Эжен уже с четверть часа всматривался в неровные буквы слов «угол в комнате» и всё не решался взойти на крыльцо дома. Он то заглядывал в темнеющее голое стекло окна, надеясь увидать там огонёк свечи, то отходил подальше, чтобы буквы расползлись и сделались непонятными, а белый листок расплылся и престал отличаться от шапки снега на карнизе, то подходил к домику вновь и пытался понять, для чего это слово «комнате» заканчивается буквой е: для того ли, что ять показался написавшему слишком некрасивым, или просто потому, что здесь не знали, как правильно писать, или, наконец, затем, чтоб прохожие остановились, взглянули, задумались — а там и запомнили, что по такому-то адресу сдают внаймы угол для жильцов.

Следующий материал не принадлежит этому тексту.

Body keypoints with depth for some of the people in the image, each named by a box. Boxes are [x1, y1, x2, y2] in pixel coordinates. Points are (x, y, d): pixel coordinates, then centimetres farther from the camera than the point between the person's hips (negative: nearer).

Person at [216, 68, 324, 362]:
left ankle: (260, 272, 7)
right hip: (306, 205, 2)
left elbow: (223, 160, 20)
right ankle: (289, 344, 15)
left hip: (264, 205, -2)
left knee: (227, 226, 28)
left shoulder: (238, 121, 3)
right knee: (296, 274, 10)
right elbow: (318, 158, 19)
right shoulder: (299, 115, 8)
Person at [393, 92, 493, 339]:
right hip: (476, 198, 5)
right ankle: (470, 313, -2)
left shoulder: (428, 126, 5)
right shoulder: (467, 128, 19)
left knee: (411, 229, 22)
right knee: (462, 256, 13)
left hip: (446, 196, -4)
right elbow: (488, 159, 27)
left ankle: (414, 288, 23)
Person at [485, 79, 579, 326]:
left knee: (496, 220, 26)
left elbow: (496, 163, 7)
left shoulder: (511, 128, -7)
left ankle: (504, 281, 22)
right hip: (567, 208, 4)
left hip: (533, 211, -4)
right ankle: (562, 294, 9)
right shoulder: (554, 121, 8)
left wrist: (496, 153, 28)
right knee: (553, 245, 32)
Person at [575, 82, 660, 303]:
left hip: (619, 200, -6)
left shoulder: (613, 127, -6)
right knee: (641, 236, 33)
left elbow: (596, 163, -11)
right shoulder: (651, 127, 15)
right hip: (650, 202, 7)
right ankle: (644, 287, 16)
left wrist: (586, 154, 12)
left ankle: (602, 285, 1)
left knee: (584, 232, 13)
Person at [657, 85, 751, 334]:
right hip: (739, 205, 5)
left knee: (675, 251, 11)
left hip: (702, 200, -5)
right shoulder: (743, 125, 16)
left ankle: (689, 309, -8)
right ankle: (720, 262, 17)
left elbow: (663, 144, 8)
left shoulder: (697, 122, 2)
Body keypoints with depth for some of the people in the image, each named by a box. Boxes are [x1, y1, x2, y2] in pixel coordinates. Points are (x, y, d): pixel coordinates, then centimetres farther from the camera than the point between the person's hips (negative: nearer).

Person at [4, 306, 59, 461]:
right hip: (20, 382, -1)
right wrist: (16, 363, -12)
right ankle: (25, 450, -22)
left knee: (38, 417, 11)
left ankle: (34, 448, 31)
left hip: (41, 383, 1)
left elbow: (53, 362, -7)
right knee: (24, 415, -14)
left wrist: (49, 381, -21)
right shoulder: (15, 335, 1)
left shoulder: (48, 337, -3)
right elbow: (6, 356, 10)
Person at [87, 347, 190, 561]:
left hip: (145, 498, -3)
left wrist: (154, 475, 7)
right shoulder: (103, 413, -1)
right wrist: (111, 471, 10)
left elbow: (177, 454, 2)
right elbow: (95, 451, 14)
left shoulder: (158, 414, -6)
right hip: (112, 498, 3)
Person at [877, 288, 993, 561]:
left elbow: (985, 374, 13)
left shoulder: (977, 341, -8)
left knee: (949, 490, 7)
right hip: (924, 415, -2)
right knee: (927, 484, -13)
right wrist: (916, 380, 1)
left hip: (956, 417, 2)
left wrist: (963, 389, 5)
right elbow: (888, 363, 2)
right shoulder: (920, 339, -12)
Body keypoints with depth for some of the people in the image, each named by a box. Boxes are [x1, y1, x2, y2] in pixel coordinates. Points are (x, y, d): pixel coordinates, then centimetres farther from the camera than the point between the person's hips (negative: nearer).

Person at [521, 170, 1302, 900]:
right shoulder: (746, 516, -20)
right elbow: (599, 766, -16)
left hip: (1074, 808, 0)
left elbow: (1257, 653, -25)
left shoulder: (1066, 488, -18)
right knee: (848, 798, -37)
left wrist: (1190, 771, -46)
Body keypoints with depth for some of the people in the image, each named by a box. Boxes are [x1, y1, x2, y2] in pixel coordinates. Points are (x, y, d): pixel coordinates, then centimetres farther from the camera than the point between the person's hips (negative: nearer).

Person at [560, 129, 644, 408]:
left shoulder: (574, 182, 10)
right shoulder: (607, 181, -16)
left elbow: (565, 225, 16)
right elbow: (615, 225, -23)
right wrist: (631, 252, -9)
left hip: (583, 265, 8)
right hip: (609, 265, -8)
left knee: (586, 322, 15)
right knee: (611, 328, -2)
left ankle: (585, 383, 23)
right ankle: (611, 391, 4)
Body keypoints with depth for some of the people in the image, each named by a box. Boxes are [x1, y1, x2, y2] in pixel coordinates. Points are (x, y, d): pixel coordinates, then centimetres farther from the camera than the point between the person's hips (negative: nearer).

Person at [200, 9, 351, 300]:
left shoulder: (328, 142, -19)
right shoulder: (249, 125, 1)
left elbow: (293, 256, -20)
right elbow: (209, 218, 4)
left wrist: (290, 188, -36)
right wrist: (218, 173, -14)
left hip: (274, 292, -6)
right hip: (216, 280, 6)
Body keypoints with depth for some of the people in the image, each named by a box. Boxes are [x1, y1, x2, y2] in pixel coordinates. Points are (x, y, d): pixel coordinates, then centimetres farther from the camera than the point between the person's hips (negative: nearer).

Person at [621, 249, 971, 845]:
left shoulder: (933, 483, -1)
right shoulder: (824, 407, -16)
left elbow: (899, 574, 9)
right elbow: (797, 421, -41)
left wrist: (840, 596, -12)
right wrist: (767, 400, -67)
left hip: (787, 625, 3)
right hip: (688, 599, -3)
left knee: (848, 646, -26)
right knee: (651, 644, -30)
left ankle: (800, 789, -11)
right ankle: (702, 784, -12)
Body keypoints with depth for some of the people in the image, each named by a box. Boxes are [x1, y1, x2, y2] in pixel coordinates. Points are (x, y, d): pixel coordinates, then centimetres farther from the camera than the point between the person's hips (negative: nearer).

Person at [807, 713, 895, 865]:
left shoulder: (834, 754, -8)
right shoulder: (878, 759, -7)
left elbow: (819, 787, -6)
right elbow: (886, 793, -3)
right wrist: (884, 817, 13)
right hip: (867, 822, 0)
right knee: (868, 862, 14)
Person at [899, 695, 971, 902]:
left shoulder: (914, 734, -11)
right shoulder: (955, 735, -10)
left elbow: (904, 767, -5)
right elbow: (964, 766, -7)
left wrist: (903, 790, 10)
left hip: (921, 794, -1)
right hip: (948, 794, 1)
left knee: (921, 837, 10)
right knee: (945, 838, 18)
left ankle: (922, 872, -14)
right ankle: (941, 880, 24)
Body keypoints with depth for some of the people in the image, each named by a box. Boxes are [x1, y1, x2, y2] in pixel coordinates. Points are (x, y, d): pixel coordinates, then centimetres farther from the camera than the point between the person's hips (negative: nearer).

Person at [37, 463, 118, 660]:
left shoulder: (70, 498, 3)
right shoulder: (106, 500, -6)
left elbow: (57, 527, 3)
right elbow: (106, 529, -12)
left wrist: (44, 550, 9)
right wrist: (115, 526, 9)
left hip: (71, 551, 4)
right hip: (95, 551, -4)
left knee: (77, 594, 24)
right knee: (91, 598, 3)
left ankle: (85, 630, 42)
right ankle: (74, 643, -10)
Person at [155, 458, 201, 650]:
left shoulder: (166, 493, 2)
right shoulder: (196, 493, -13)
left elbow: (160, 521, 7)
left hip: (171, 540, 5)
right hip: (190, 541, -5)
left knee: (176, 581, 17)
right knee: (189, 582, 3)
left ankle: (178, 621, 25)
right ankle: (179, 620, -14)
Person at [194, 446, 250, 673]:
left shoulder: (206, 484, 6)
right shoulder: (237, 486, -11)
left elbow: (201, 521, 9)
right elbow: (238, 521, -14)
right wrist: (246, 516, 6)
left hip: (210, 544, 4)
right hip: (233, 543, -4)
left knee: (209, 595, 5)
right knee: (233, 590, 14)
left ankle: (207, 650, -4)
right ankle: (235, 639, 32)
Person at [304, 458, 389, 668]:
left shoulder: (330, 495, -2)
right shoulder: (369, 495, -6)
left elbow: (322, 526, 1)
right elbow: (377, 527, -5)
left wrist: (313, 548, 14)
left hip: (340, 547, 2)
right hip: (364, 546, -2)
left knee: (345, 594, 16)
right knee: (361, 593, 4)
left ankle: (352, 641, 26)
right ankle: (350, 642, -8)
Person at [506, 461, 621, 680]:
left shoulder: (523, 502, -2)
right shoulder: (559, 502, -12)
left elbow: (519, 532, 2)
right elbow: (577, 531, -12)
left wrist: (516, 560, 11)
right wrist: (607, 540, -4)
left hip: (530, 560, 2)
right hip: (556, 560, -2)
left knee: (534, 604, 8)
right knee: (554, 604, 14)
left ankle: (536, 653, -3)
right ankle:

Потом он понял, что в бумажке этой не увидит ничего интересного — а зайти в дом всё не был готов.
Кто знает, не повстречает ли он там Петра Иваныча, которому вчера поутру он отдал лишь половину долга? Да впрочем, увидать Петра Иваныча в этом доме было бы неловко далеко не только потому, что Эжен должен ему вернуть тысяч тридцать — а потому, что Эжен до сих пор не знал, что приводит сюда Петра Иваныча: дурные ли намерения или хорошие, хотя и полагал наверное, что ничего хорошего от него не дождаться.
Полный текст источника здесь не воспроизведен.